And still she waits; the perennial bride of our time. With extra buttons loosened and an ever shortening skirt, on show is a sordid foreplay that would normally raise a chorus of “get a room!”.

Okay, so it may not have the same ring as Burton and Taylor, or Charles and Diana say, but after another week of teasing and arousing each other (this time on the BBC’s Children in Need fundraiser) I can’t help but think Take That’s pursuit of Robbie Williams is shaping up to be the union of the age.

For 15 years it seemed ridiculous to think he would ever return, as the roguish groom led a promiscuous life in America, shacking up with Guy Chambers, EMI and all the world’s riches. Yet it turns out that the man who has everything needs something else, the thing money can’t buy.

For this is a reunion of the rarest kind – the love kind. There will be no desperate grab for cash after but a few rehearsals (Blur). There has been no crippling court case (Spandau Ballet), no addictions to bankrupt the account (Michael Jackson) or ravage the body (Jane’s Addiction). Instead, without Robbie, without the looks of youth and without the dance moves, Take That have conquered the papers, the television, the radio, the stadiums. Through music, through song-writing, through singing even, they have not only won us over, but they have won Robbie over too.

And how we are fascinated by the intrigue of it all! With tongues wagging, the will he/won’t he? debate (when we all know he will) has become our very own Nescafe romance.

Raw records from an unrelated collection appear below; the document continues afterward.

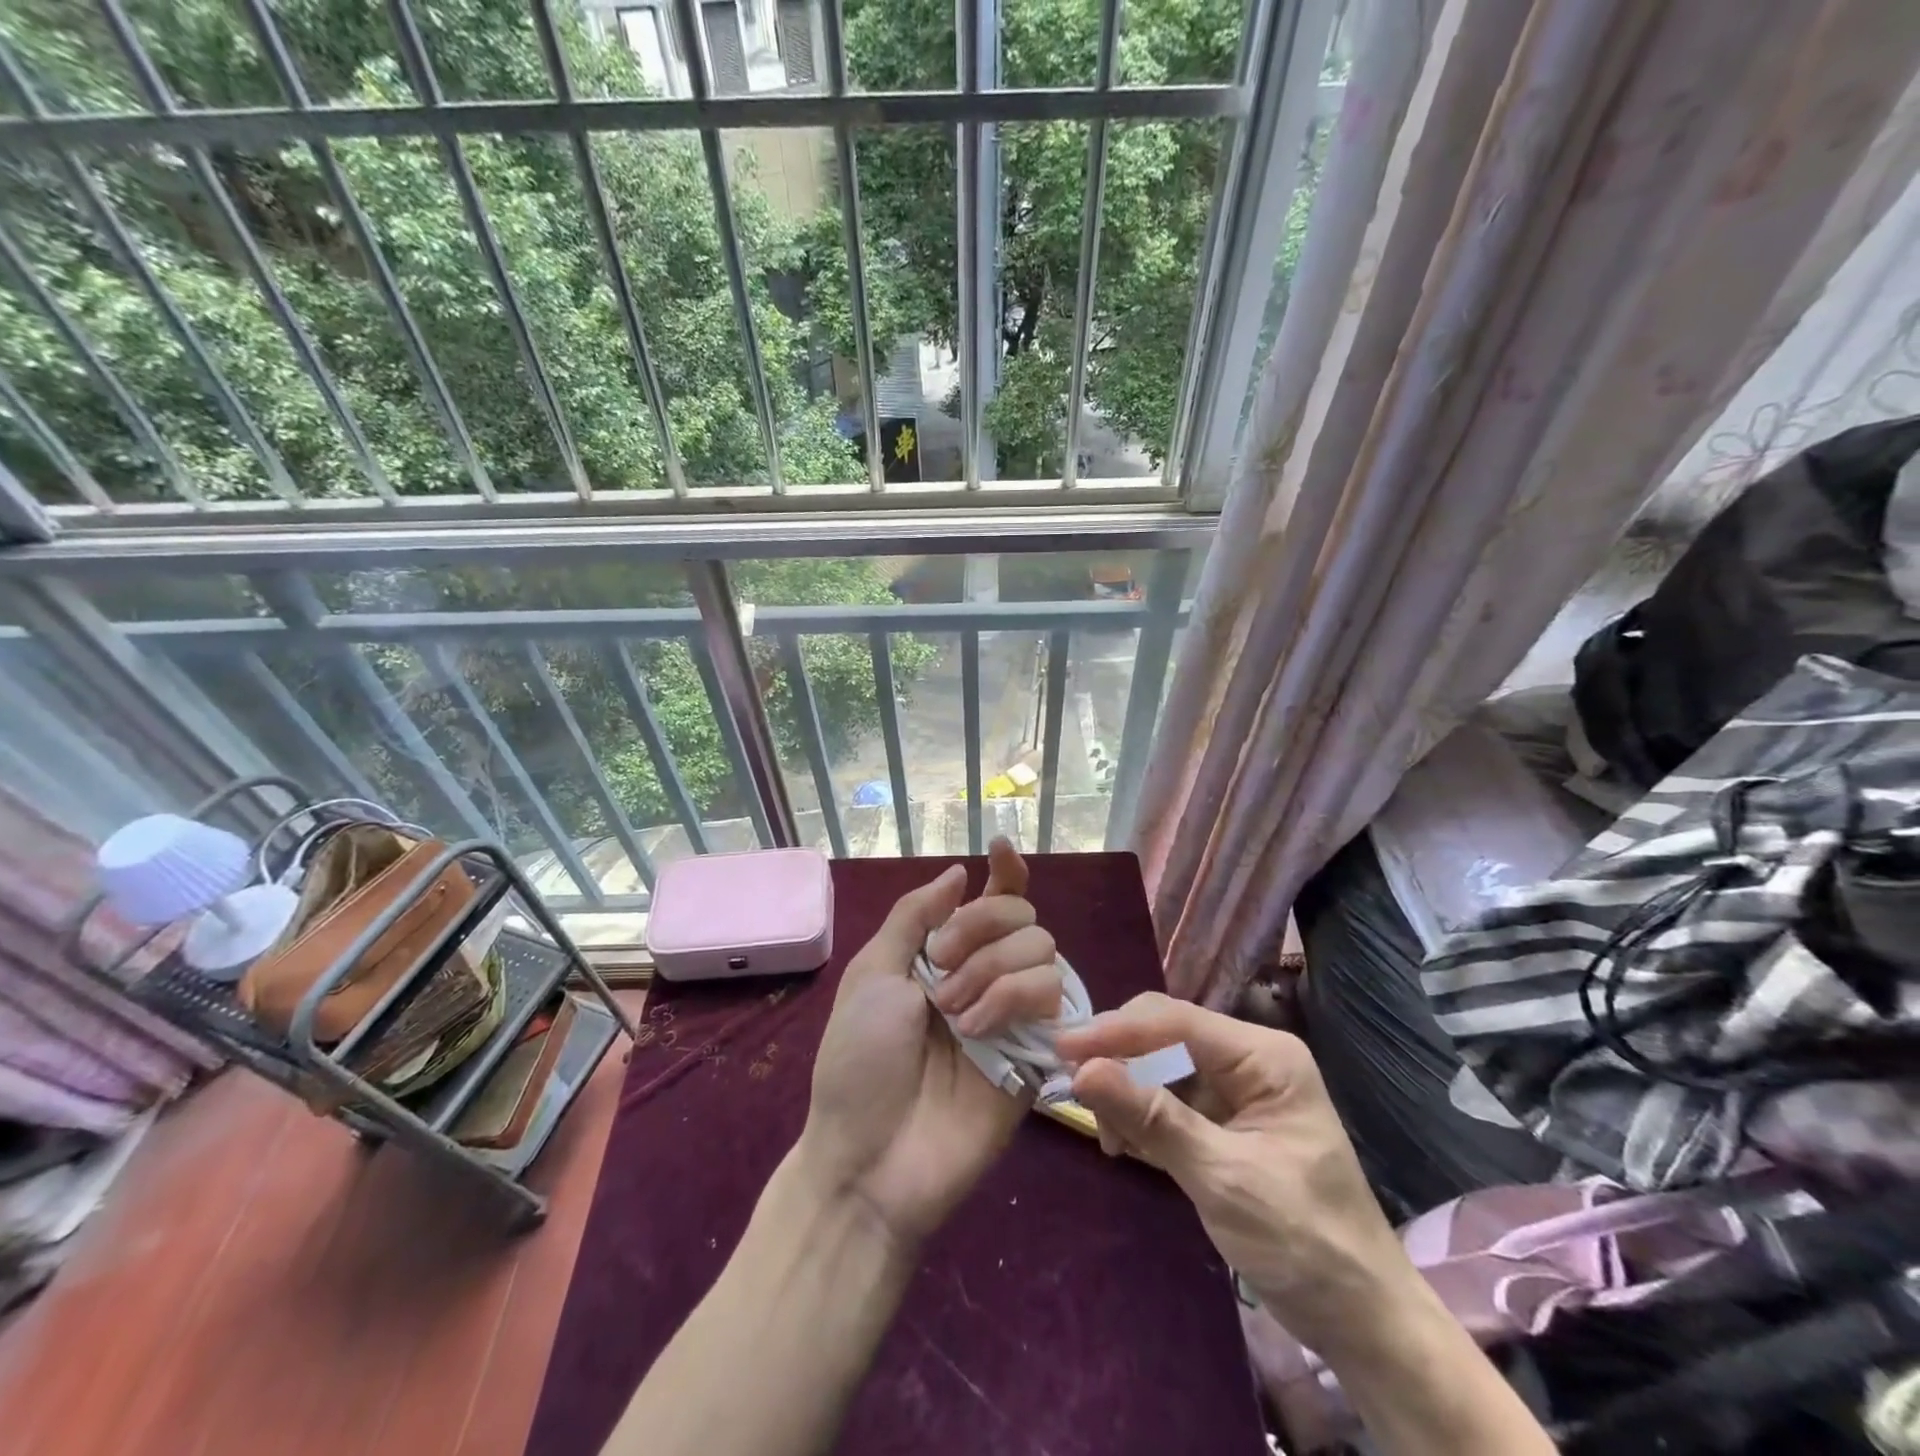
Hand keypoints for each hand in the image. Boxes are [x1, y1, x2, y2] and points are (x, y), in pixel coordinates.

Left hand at [797, 839, 1062, 1252]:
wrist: (871, 1155)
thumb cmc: (858, 1061)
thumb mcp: (871, 975)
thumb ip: (915, 916)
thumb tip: (960, 871)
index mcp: (944, 955)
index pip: (991, 899)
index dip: (1004, 871)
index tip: (1000, 849)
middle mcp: (985, 975)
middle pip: (1021, 914)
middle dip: (981, 928)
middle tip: (941, 971)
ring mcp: (1014, 1013)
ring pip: (1043, 949)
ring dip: (993, 970)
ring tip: (956, 1016)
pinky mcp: (1038, 1051)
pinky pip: (1054, 996)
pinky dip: (1015, 998)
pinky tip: (981, 1031)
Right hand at [1056, 993, 1410, 1360]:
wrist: (1362, 1322)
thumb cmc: (1303, 1243)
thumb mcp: (1223, 1179)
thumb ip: (1152, 1119)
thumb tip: (1083, 1071)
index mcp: (1264, 1056)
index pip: (1176, 1020)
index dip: (1117, 1029)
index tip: (1063, 1048)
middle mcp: (1249, 1059)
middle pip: (1165, 1036)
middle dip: (1119, 1060)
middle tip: (1073, 1089)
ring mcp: (1237, 1089)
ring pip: (1161, 1067)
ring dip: (1128, 1094)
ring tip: (1108, 1137)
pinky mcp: (1225, 1121)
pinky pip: (1169, 1100)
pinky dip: (1143, 1118)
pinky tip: (1126, 1144)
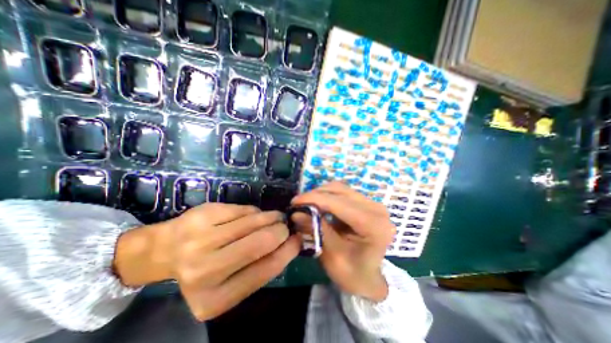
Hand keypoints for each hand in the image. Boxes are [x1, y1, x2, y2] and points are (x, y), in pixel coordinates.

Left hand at [113, 203, 301, 317]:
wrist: (165, 250)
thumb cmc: (204, 269)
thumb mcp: (232, 281)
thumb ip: (260, 267)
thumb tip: (290, 243)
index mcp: (215, 299)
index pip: (266, 270)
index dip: (288, 251)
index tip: (298, 239)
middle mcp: (205, 271)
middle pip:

Those of you who feign disinterest do not be fooled – the outcome to all this tantalising flirtation matters. This, after all, is a band that sold over 25 million records in their first incarnation alone. Their 2009 British stadium tour was the fastest selling in UK history. You may scoff at the importance of a return for the band as it was (merely a red top fancy on a quiet news day perhaps) because it’s hardly the resurrection of the Jimi Hendrix Experience, the reunion of the Stone Roses or the regeneration of Talking Heads. But there is something just as important at play here, something just as historic as musical legacy.

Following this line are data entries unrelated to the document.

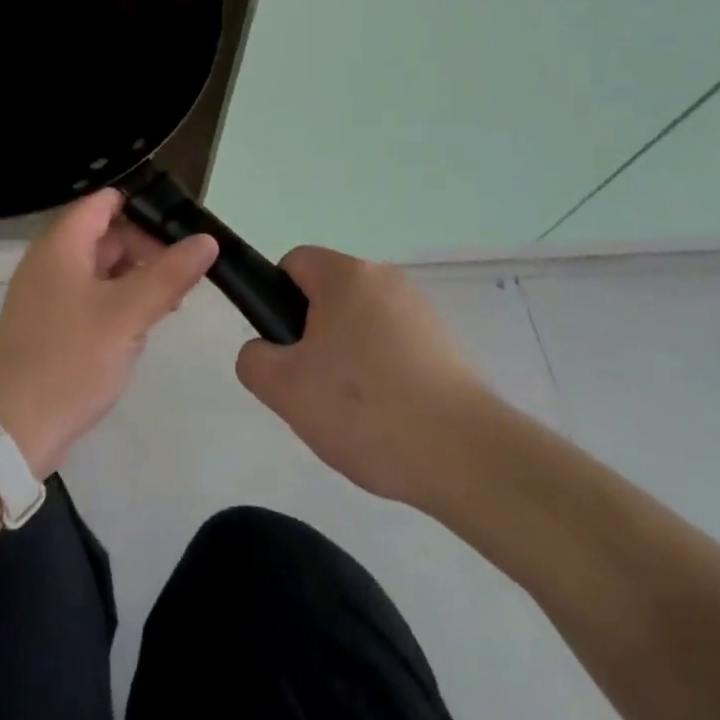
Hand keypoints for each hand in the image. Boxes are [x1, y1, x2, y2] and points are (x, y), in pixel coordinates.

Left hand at [0, 189, 217, 476]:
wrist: (11, 430)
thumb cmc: (69, 360)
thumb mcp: (127, 314)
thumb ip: (168, 274)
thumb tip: (207, 240)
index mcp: (61, 244)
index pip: (104, 202)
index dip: (143, 207)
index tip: (183, 227)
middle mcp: (51, 260)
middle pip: (106, 235)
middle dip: (147, 250)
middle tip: (186, 276)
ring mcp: (48, 294)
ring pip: (102, 269)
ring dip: (137, 279)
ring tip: (174, 302)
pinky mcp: (51, 325)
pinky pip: (92, 298)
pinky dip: (119, 303)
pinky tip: (143, 326)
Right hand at [236, 246, 484, 505]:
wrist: (466, 456)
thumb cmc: (364, 409)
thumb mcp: (284, 388)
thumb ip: (254, 359)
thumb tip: (265, 352)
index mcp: (346, 275)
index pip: (294, 263)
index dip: (277, 300)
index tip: (286, 348)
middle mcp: (385, 279)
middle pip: (328, 295)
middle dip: (312, 335)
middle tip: (313, 388)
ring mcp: (420, 310)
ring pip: (360, 323)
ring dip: (347, 357)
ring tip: (352, 412)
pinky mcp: (444, 344)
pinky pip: (392, 347)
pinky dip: (381, 373)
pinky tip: (386, 419)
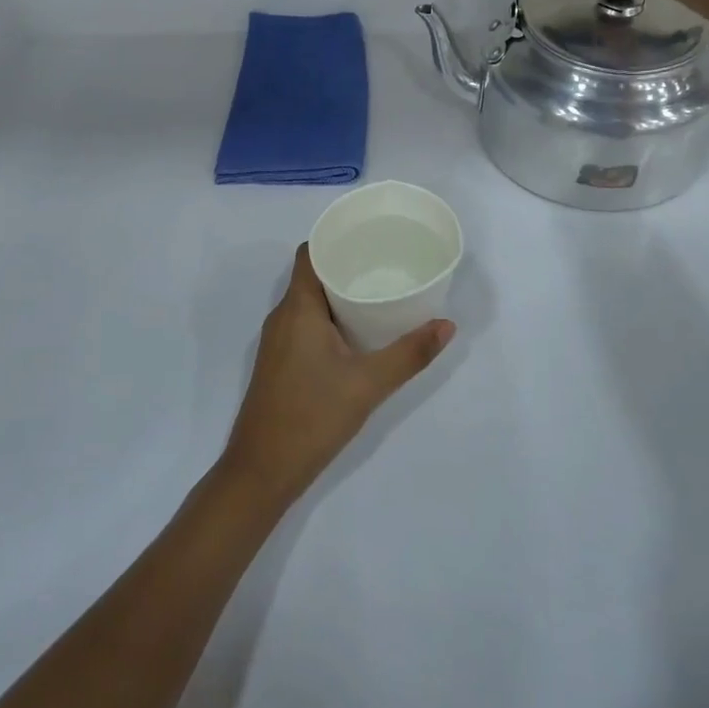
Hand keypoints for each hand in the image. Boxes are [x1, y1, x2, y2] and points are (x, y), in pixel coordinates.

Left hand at [219, 244, 454, 507]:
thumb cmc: (312, 417)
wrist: (262, 470)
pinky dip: (329, 318)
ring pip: (308, 302)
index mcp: (297, 308)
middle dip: (345, 266)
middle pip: (311, 275)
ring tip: (378, 293)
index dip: (334, 238)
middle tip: (385, 264)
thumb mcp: (368, 384)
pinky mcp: (279, 362)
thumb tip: (447, 325)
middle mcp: (282, 316)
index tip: (368, 237)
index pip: (309, 253)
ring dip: (338, 294)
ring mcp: (277, 341)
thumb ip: (409, 354)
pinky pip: (304, 324)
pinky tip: (356, 333)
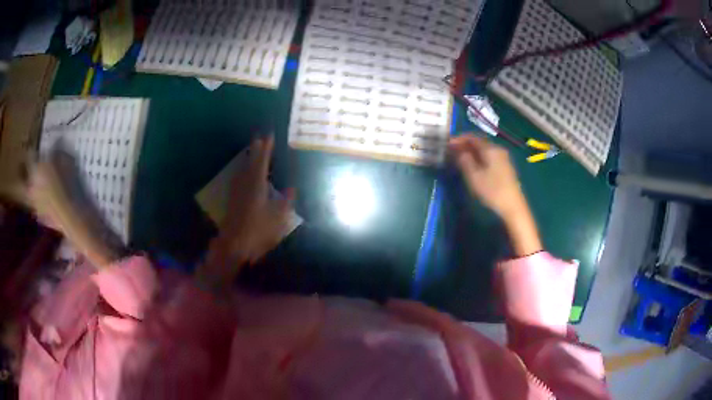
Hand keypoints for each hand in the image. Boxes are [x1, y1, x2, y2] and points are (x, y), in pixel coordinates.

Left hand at [197, 136, 293, 289]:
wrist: (234, 245)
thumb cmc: (258, 232)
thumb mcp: (278, 219)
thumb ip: (285, 202)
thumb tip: (291, 188)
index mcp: (257, 186)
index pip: (262, 162)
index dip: (266, 149)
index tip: (269, 136)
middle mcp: (245, 185)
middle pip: (250, 163)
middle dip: (256, 150)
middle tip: (259, 137)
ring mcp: (237, 192)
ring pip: (243, 170)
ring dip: (249, 158)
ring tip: (253, 149)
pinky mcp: (233, 199)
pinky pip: (239, 178)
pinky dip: (244, 170)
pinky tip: (244, 172)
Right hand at [448, 134, 541, 255]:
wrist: (513, 207)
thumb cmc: (492, 190)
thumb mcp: (474, 176)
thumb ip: (464, 160)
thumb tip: (458, 151)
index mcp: (490, 149)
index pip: (472, 137)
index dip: (459, 139)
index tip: (447, 144)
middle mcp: (498, 149)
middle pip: (479, 142)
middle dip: (465, 145)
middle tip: (452, 152)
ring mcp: (503, 158)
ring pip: (484, 150)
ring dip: (471, 152)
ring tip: (460, 159)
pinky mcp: (505, 167)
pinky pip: (489, 157)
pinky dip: (479, 158)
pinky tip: (473, 166)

For we are in a strange time, you and I, a period in which we are left to renew, revisit and revive. It comes down to technology, you see. Having covered so much in the first 50 years of recorded music, progress has temporarily stalled and we are no longer able to seek new ground as we once did. While the film industry explores the concepts of digital and 3D, music has no new toy to show, no future to mould.

Instead, artists will re-hash the sixties, seventies and eighties with a twist of the thirties all in one album. Our children will digest the themes of our music far more than we fed on our elders’. As a result they will be more aware, more susceptible and more inclined to witness the sounds that excited us so much.

I myself was caught in the midst of this phenomenon after the Big Cheese, a group of middle-aged men strutting around amusing themselves with Stones’ and Beatles’ covers at friends’ weddings, broke new ground earlier this year.

A bridesmaid had enjoyed a previous show, and asked if we would we play her 21st birthday party. After much umming and arghing over our set list we arrived, full of wonder at how these children would receive an aging group of amateurs and their brand of retro. Our one reassurance was that they had requested us, had seen us and wanted the same again.

On the whole they ignored us, preferring instead to grope in the garden’s outskirts and to vomit in the rest room. On reflection I’d expect no less, but in the aftermath we tried to make sense of a disheartening experience. Why did they book us, we reasoned, if they were to act so childishly?

Hiring old dudes to play old songs at your coming of age party, it seems, is far more acceptable to the youth of today than having a jazz band, or rendition of an opera, would ever have been for the flower power generation. The desire for originality is no longer the barrier it was, erected by teenagers to confuse and confound the older, squarer generation. Instead a trip to see Tina Turner, We Will Rock You or a session with Aerosmith: Guitar Hero is a thing to appreciate, a thing to make you cool and cultured amongst peers. Because of this, because of the market demands, getting back together is the mantra our wealth of disenfranchised superstars now live by. From the Pixies to the Stooges via the Backstreet Boys, the comeback tour is as much a part of the 21st century as breaking new ground was at the back end of the 20th.

And, let’s be honest, much of what we revisit will be but a pale imitation of what it once was, although we are heart-enough to make it into something worthwhile. But it is here that Take That stand out, it is for this reason we should give their story more than a dismissive wave of the hand, pop nonsense. From Lynyrd Skynyrd to Kate Bush, from ABC to Bananarama, there is a seemingly endless list of those who have returned slightly worse for wear, a little less committed and a good deal shorter of original ideas. We have not yet seen anything restored to its original make up and improved with age, nothing that has benefited from years apart. It is here Take That have become true originators, a group to raise the stakes for all those contemplating the comeback tour. For it can be done better than before, if only it is done for the right reason. A toast then; to the bride and groom!